POTONGAN DOKUMEN »
========

Istilah “Rampokan” diambil dari Rampokan Macan, sebuah tontonan umum yang menyuguhkan pertarungan antara Harimau Jawa dengan kerbau, penjahat dan prajurit bertombak. Berlangsung dari abad 17 hingga awal abad 20, kebrutalan ini diniatkan untuk menunjukan kekuatan kerajaan kerajaan Jawa secara politis, yang saat itu di bawah bayang-bayang atau pengaruh pemerintah Hindia Belanda. (Yennu Ariendra)
Album ini diselesaikan di masa pandemi virus Corona (Maret-Juni 2020) secara remote oleh J. Mo’ong Pribadi di Vilnius, Lithuania dan Yennu Ariendra di Yogyakarta, Indonesia.
— English —
Jaranan, appeared in 1041 during the short-lived era of the Hindu-Buddhist kingdom Kahuripan. According to one of the oral histories, there was a king who held a fight contest, the prize was to become the husband of his daughter. The knights and nobles enlist themselves, but there is an ordinary person among them, Pujangga Anom or Bujang Ganong. Bujang Ganong won the battles. He has not killed the knight he defeated, instead forced them to join his parade towards the palace. This triumphal parade was later adopted into the art of horse dance, Jaranan. Of course, this could not have happened, ordinary people could not have asked the king’s daughter, even in a fair competition. Jaranan rolled over the question of class differences, the relationship between the common people and the ruler.
In the dance, Bujang Ganong’s victory was his agility in evading, running and attacking from behind when the enemy was off guard. Bujang Ganong is a symbol of common people, using strategic ways to overcome the rulers or greater opponents.
For more than a millennium, Jaranan (also commonly called Jathilan) is still actively practicing until today. Although it has many variants and derivatives, in general, Jaranan tells the story of a horse troop or a group of knights that fight for the sake of justice; against the demon, bandit, to the corrupted regime. Besides dance, Jaranan encompasses various acts such as immune to weapons, immune to pain, acrobatic movements, and the most important is trance or possessed by the spirit of mythical creatures. While most of Javanese believe in supernatural things, this is the way to declare the local power, that their area is guarded by strong spiritual power.

========

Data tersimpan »
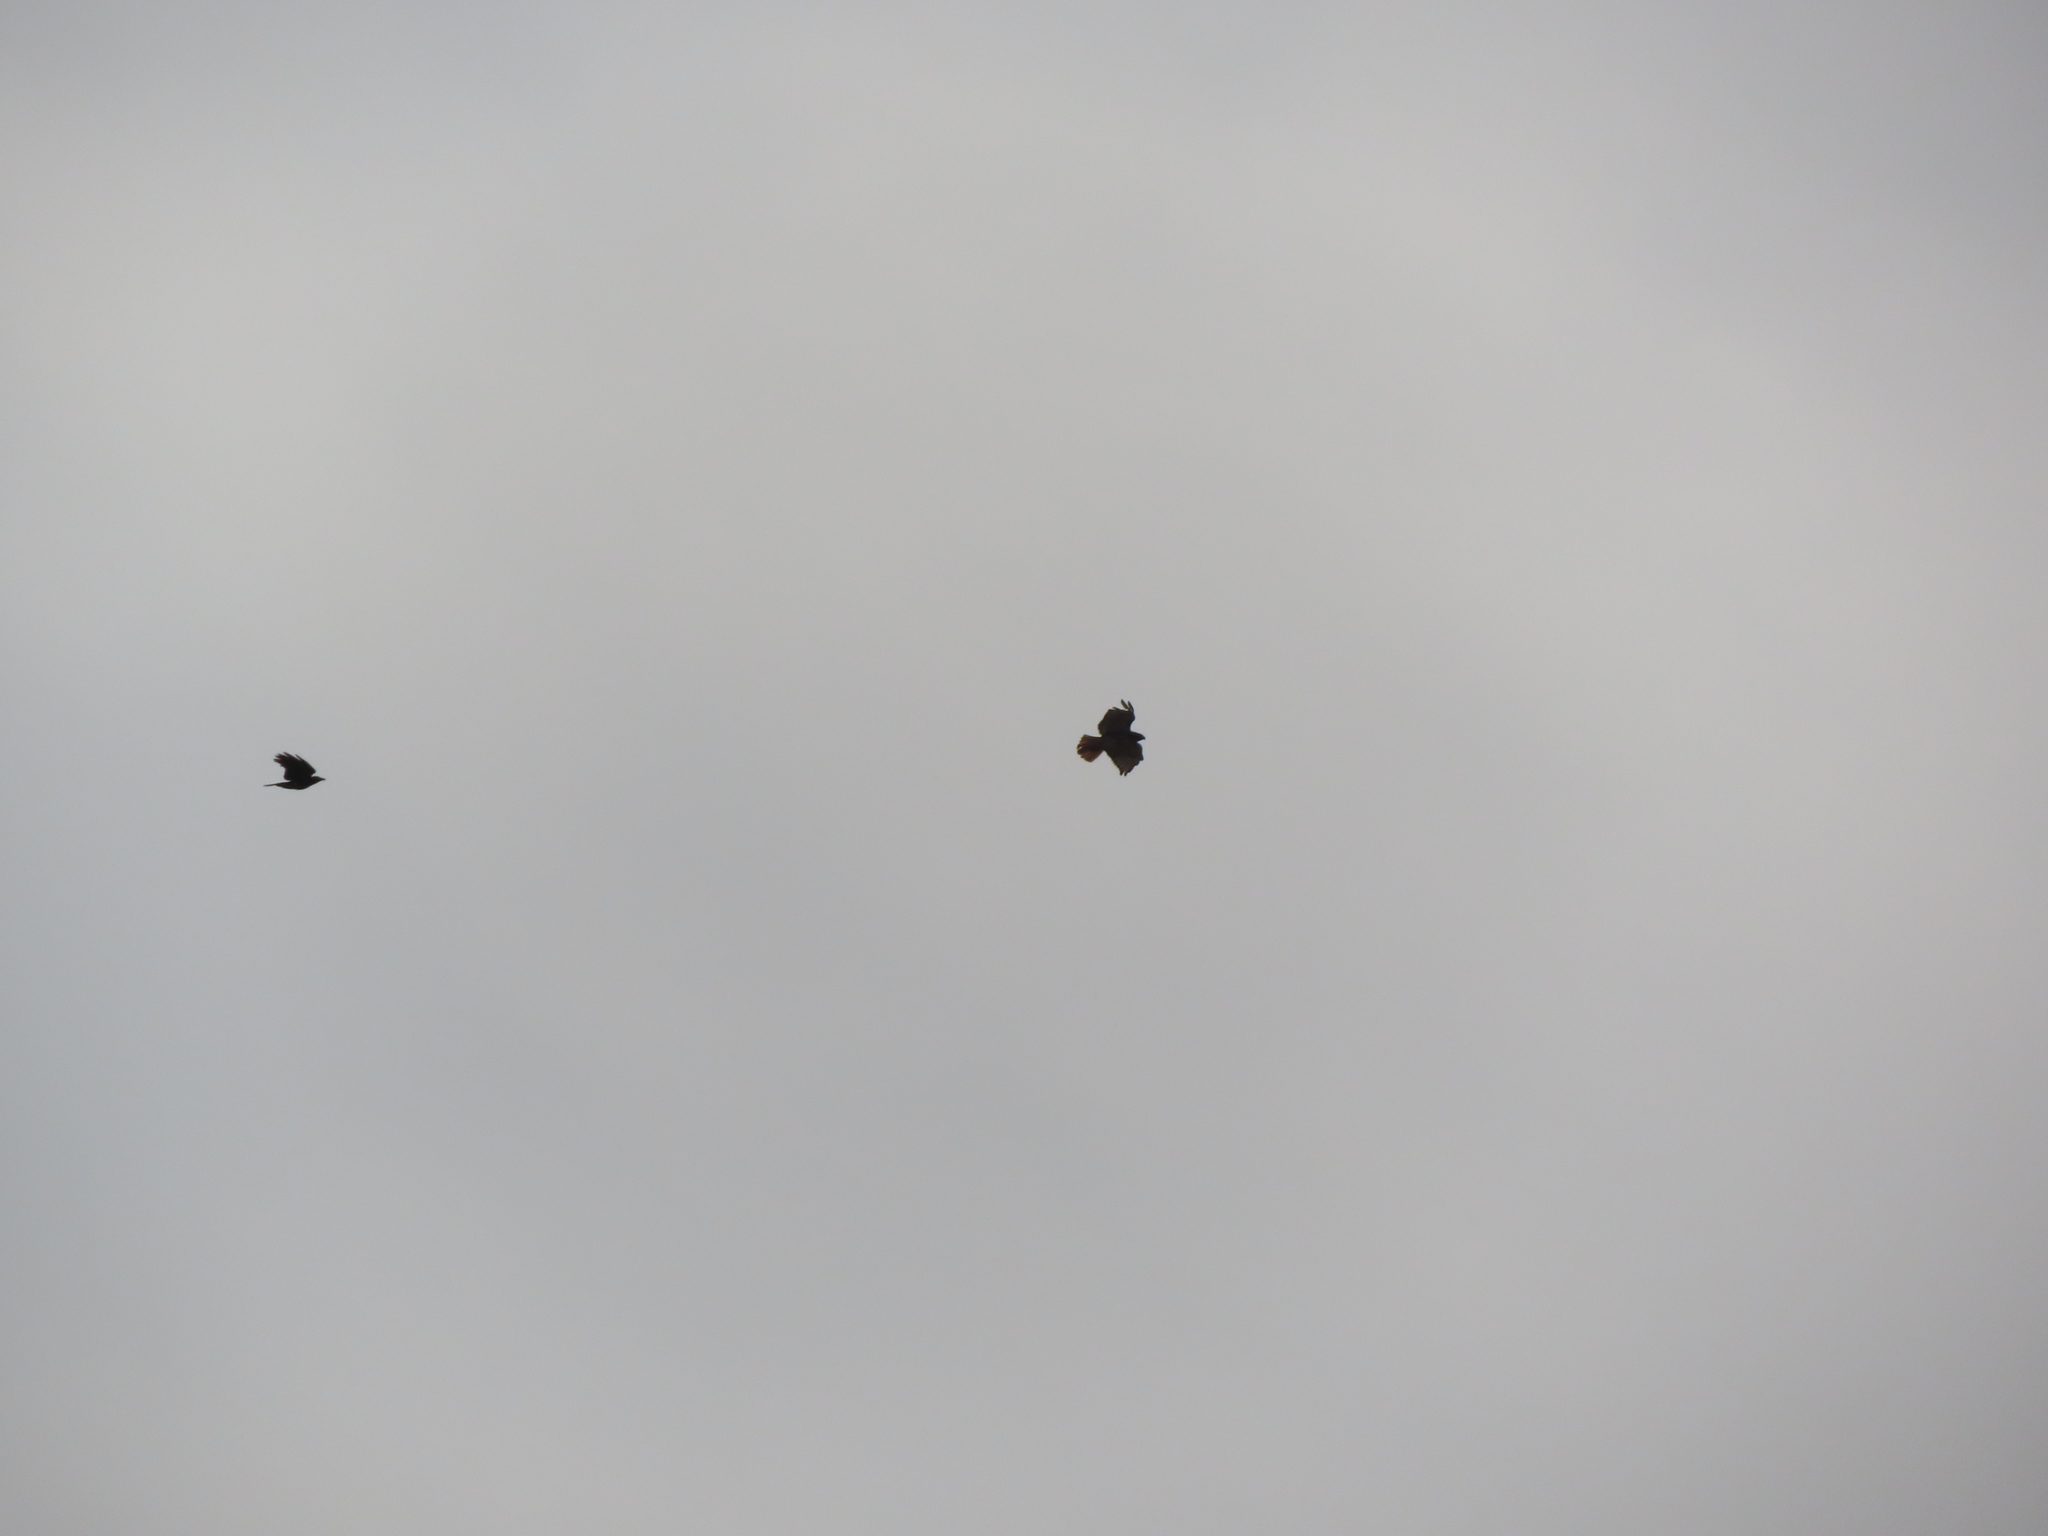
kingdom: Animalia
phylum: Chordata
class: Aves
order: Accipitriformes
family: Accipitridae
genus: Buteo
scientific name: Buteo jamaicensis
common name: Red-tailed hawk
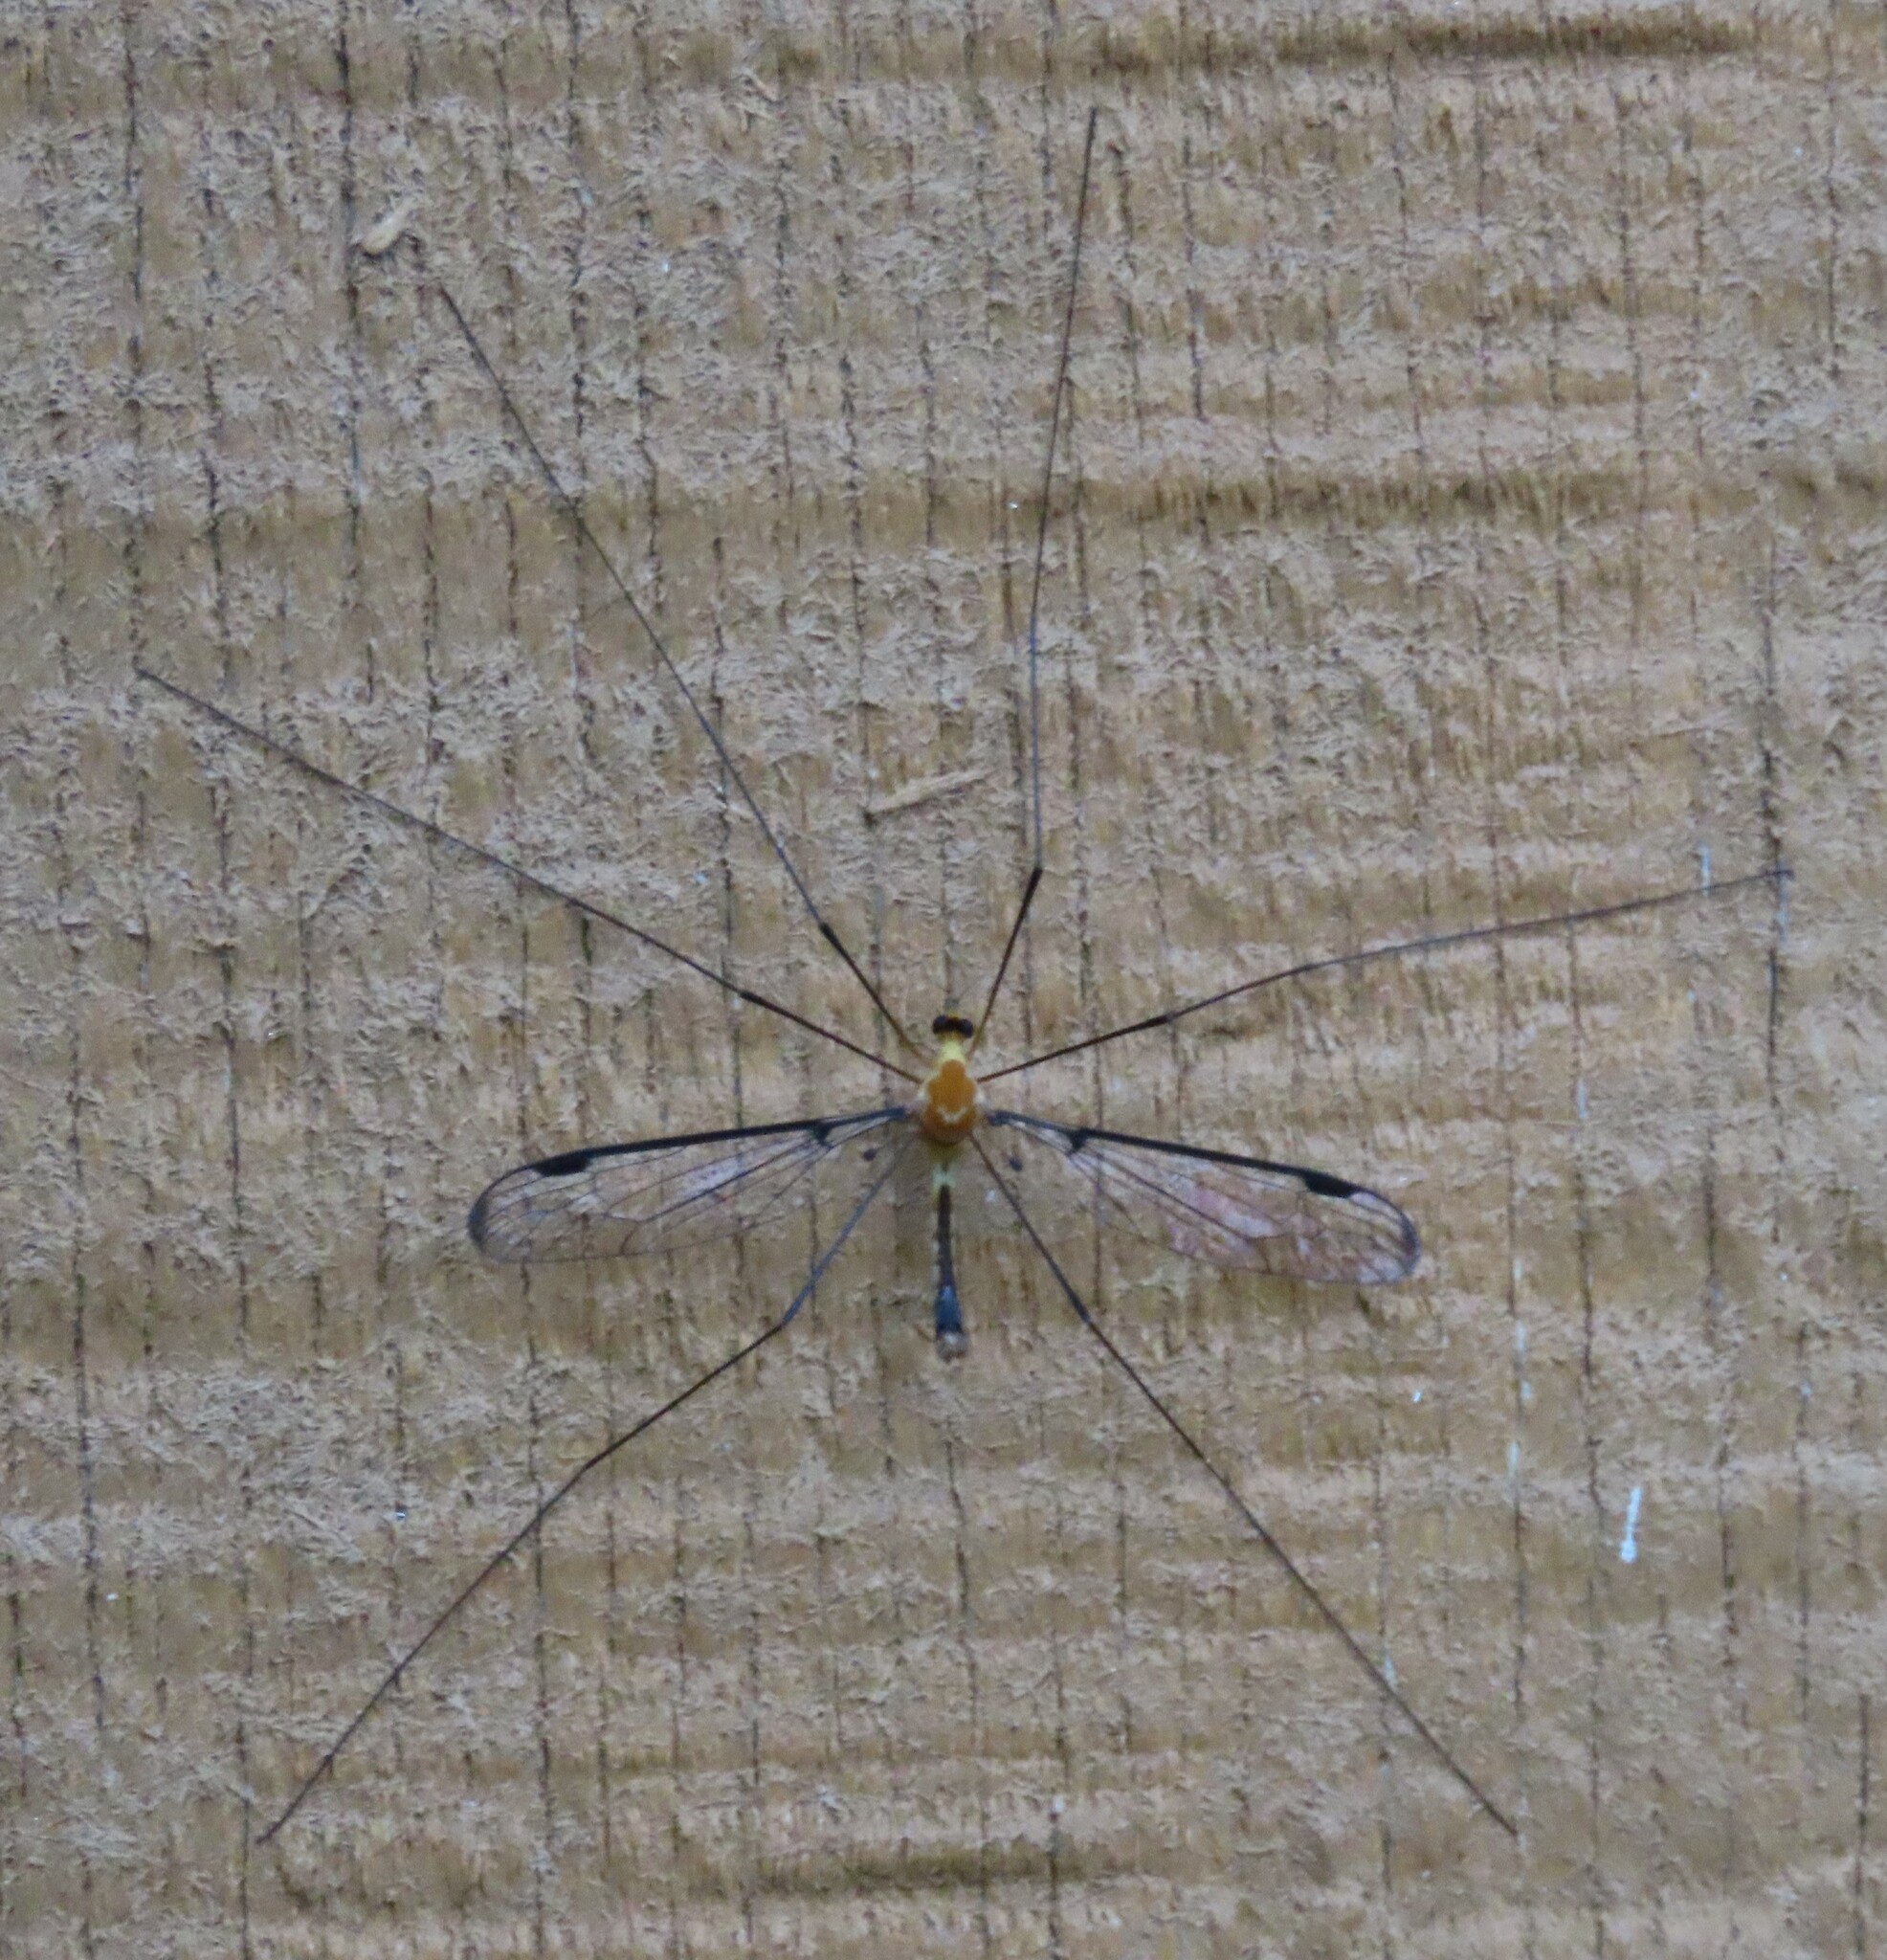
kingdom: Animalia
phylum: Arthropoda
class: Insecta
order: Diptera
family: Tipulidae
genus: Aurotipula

========

DAFTAR TUGAS »
1. Tulis ulang tanpa perubahan bagian potongan dokumen dari "In the dance, Bujang" sampai "or greater opponents.".
2. Jawab pertanyaan berikut berdasarkan potongan dokumen.
(a) Pada tahun berapa Jaranan muncul?
(b) Di kota mana Yennu Ariendra mengerjakan album ini?
(c) Dalam Rampokan Macan, Harimau Jawa dipertarungkan dengan siapa saja?

JAWABAN »
1.
In the dance, Bujang Ganong’s victory was his agility in evading, running and attacking from behind when the enemy was off guard. Bujang Ganong is a symbol of common people, using strategic ways to overcome the rulers or greater opponents.

2.
(a) 1041
(b) Yogyakarta, Indonesia
(c) Kerbau, penjahat, dan prajurit bertombak